→ Task instructions: Please carry on the blockchain explainer below from its last sentence, before the listing.

→ Page text:
◆ ◆ ◆ ◆
The blockchain is a record of transactions that take place across a payment network.
Straight away you can see that, at a basic level, the blockchain is straightforward and easy to understand.
Of course, there is a bit more to it than just this.
• The blockchain is secure.
• The blockchain is reliable.
• And, above all, the blockchain is immune to manipulation.
It is these three elements that make the structure so important to cryptocurrency networks. Let's take a look at this in a little more detail.
The blockchain vs. traditional payment records
Consider your bank for a moment.
It is likely that you use your bank card every single day. You make small purchases using contactless. You make larger purchases using your PIN code. You withdraw money from the cash machine.
What happens when you do any of these things? Your bank balance goes down.
Let's say you check your bank balance at 8 p.m. You have $2,000 in your current account. Overnight, you make no card transactions, and no direct debits go out of your account. Next morning, at 8 a.m., you know your bank balance is unchanged, but you check it anyway – and there it is: $2,000.
◆ ◆ ◆ ◆
→ Dataset excerpts:

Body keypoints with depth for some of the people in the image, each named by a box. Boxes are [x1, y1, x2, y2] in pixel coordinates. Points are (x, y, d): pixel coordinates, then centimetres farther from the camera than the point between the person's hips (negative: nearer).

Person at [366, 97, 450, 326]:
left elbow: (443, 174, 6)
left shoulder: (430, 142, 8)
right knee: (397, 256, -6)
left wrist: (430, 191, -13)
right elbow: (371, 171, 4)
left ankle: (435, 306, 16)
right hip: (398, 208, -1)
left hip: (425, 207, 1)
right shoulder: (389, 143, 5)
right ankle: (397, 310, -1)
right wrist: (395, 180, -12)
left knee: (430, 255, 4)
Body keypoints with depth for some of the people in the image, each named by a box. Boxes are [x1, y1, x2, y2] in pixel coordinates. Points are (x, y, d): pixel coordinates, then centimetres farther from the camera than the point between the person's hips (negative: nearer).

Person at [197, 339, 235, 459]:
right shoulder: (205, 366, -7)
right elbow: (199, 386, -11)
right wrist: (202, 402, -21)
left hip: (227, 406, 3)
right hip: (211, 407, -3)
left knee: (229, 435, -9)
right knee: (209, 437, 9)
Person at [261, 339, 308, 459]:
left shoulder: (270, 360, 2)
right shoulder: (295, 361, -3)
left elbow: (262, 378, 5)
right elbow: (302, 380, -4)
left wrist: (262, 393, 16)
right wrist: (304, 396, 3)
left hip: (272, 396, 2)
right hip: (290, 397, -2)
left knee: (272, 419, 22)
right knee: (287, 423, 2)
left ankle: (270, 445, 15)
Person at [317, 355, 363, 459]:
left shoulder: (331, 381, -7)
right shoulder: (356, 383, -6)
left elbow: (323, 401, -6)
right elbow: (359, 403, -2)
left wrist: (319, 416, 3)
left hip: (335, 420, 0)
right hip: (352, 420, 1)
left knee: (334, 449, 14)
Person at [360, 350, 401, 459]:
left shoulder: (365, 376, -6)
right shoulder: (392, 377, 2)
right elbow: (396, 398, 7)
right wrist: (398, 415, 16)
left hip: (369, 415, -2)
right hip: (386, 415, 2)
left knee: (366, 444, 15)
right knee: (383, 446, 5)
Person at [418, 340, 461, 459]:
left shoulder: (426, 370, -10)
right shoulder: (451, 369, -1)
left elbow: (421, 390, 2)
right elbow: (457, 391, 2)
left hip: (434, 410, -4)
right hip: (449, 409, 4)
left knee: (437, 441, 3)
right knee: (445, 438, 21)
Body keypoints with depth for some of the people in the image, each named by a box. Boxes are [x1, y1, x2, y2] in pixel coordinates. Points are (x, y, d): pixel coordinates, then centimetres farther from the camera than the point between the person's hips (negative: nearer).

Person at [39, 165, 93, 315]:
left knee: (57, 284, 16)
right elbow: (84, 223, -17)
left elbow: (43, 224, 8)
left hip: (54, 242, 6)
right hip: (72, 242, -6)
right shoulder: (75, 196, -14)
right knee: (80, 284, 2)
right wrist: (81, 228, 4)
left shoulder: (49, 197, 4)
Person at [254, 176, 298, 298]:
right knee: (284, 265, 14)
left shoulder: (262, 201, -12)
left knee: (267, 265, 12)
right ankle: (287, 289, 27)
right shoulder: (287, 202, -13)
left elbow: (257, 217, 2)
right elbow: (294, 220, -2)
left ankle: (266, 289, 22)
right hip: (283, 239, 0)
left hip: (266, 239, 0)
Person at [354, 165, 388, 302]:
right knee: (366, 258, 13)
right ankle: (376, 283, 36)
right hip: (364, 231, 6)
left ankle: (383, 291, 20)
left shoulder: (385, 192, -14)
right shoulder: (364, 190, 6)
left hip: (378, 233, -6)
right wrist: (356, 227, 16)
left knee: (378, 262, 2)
◆ ◆ ◆ ◆
→ Task response:
The cash machine is not some kind of oracle that can just guess your balance. Nor is it doing any major calculations other than the kind of addition and subtraction we did back in school. It knows your balance because the bank keeps a record of all of your transactions.
But you are just one person. How many customers do you reckon your bank has? A lot.
And how many transactions do you reckon these customers make every day? Well... let's say it's quite a few.
That's a great deal of record-keeping for your bank to keep up with, and yet your bank balance is always correct when you check it. This kind of record-keeping is...
• Fairly reliable
• Fairly secure
• Fairly effective
In fact, it is very similar to the blockchain in the way that it records transactions chronologically in sequence, and in the way that it is used as the basis for a payment network.
But it is different in one crucial sense:
• Your bank record is centralized.
• The blockchain is not. The blockchain is decentralized.
Centralized vs. decentralized
OK, so that last big revelation may have been met with a resounding "who cares?" but bear with me here. The question of centralization or decentralization is a huge one, and it is at the very heart of what makes the blockchain tick.
Let's return to the bank record example.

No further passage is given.